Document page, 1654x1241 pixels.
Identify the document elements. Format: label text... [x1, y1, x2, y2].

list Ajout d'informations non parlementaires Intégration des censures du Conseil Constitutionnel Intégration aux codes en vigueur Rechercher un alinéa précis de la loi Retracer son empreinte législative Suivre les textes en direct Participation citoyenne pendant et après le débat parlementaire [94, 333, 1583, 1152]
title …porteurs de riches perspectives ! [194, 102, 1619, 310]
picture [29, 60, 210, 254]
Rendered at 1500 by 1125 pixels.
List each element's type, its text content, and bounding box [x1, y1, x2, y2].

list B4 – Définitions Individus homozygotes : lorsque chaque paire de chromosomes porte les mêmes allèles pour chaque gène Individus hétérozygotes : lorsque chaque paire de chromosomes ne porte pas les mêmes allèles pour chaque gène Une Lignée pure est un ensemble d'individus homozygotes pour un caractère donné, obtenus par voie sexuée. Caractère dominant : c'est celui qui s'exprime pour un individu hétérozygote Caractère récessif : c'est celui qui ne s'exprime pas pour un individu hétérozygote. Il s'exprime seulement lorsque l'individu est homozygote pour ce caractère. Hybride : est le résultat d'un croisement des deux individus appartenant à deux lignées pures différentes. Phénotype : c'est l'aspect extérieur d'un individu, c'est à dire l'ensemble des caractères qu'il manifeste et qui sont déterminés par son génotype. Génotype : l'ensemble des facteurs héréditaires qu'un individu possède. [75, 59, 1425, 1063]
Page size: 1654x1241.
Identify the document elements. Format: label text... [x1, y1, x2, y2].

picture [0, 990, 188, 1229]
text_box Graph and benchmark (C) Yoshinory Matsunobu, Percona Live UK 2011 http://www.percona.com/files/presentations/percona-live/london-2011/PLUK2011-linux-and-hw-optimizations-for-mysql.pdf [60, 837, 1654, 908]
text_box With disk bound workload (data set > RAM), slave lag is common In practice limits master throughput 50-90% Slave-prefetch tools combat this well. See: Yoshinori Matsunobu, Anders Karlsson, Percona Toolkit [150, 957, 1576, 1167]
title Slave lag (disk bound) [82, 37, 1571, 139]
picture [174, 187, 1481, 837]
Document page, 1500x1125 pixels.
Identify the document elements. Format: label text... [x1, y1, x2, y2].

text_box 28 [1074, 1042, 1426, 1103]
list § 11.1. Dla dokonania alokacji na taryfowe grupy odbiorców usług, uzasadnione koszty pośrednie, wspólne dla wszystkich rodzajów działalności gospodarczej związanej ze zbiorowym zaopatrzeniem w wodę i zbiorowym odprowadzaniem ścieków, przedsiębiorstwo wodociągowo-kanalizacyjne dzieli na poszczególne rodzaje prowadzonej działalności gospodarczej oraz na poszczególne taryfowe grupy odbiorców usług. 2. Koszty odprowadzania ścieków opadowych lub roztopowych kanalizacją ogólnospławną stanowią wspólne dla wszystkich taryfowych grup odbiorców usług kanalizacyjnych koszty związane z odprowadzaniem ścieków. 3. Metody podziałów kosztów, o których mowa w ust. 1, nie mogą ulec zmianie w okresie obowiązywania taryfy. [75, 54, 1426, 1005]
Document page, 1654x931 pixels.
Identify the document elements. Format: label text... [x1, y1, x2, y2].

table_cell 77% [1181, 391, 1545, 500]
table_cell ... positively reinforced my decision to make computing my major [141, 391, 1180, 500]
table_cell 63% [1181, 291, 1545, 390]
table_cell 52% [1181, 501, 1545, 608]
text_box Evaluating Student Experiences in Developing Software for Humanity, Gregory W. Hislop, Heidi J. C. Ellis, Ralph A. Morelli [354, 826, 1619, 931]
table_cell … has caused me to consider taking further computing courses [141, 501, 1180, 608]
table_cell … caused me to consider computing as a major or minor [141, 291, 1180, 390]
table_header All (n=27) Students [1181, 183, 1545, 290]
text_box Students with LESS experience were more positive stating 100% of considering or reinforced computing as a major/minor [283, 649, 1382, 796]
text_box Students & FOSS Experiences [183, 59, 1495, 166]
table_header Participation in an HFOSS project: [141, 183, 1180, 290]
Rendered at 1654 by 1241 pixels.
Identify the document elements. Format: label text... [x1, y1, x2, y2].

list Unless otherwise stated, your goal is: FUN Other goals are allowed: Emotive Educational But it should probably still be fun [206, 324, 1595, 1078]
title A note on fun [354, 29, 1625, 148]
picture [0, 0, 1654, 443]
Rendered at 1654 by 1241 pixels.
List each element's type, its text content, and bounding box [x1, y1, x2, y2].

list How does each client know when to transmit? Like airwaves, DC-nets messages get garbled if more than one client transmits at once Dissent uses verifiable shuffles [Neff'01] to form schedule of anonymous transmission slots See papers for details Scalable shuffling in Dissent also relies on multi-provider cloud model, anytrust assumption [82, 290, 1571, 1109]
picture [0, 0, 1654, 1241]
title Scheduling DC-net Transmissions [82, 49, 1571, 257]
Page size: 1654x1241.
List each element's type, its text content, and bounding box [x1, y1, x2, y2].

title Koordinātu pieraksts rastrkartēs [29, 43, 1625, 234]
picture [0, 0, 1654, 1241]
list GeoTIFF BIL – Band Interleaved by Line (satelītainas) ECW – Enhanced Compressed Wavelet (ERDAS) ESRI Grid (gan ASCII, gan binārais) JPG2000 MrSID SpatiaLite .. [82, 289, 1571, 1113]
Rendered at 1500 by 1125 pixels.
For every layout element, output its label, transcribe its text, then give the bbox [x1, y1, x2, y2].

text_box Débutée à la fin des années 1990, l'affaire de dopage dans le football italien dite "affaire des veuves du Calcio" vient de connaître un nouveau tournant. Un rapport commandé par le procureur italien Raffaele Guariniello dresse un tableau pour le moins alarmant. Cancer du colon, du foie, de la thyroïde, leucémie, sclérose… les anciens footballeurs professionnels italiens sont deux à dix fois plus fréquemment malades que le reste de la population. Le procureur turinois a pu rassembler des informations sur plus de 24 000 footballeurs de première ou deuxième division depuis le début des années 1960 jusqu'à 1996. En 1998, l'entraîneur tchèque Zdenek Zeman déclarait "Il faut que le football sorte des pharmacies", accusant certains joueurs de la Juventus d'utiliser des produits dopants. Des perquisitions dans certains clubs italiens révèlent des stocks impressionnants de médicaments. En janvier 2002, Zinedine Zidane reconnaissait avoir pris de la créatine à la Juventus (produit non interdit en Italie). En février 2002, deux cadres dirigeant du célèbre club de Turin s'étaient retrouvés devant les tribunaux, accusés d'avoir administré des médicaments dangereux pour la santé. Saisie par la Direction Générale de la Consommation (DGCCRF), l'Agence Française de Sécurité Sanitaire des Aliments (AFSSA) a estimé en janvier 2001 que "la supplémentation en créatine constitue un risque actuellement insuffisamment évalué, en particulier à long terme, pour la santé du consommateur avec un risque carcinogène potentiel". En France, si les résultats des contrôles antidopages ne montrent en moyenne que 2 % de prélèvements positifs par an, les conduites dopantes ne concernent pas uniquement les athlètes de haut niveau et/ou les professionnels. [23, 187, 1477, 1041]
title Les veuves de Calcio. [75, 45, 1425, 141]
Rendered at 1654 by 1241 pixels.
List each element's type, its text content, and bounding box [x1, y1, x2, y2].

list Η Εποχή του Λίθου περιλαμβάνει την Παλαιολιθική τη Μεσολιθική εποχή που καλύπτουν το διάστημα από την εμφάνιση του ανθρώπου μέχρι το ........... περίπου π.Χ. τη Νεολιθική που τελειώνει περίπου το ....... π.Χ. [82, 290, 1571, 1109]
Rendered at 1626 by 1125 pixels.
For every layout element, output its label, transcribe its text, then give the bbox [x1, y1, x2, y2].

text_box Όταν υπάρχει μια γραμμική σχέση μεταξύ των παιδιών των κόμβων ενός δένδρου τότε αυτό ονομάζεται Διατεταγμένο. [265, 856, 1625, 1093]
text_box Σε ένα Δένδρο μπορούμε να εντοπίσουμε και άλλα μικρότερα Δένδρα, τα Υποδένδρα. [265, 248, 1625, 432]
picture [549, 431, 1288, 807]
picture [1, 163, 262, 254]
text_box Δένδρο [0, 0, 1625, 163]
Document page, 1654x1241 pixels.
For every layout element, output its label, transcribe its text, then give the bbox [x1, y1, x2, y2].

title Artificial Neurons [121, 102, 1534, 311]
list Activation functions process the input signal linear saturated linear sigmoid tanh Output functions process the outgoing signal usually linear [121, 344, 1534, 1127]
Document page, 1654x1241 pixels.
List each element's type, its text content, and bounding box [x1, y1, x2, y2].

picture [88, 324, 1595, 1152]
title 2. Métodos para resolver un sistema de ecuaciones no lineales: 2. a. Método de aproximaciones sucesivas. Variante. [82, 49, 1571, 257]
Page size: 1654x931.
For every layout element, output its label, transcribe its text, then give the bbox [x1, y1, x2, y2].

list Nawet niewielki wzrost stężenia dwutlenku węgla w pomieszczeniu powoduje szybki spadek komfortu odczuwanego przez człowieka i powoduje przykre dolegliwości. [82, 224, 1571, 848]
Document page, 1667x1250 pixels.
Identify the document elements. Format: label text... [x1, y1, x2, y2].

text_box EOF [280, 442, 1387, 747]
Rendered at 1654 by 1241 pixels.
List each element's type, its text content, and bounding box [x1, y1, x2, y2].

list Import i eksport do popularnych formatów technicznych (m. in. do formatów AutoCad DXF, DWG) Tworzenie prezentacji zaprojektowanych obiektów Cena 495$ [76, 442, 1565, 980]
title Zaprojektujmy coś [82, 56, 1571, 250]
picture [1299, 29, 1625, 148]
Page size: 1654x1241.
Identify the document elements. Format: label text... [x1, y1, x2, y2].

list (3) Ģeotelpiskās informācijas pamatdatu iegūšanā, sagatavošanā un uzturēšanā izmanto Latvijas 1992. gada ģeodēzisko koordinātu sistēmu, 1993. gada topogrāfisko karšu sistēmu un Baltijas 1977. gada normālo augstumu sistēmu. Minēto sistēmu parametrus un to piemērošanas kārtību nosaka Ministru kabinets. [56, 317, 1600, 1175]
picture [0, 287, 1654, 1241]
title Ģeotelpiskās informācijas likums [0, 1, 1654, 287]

What the task requires: Please copy the listing above word for word, from the line with "Document page, 1654x931 pixels." up to and including the line with "table_cell … caused".

Output for this exercise:
Document page, 1654x931 pixels.
Identify the document elements. Format: label text... [x1, y1, x2, y2].

table_cell 77% [1181, 391, 1545, 500]
table_cell ... positively reinforced my decision to make computing my major [141, 391, 1180, 500]
table_cell 63% [1181, 291, 1545, 390]
table_cell 52% [1181, 501, 1545, 608]
text_box Evaluating Student Experiences in Developing Software for Humanity, Gregory W. Hislop, Heidi J. C. Ellis, Ralph A. Morelli [354, 826, 1619, 931]
table_cell … has caused me to consider taking further computing courses [141, 501, 1180, 608]
table_cell … caused me to consider computing as a major or minor [141, 291, 1180, 390]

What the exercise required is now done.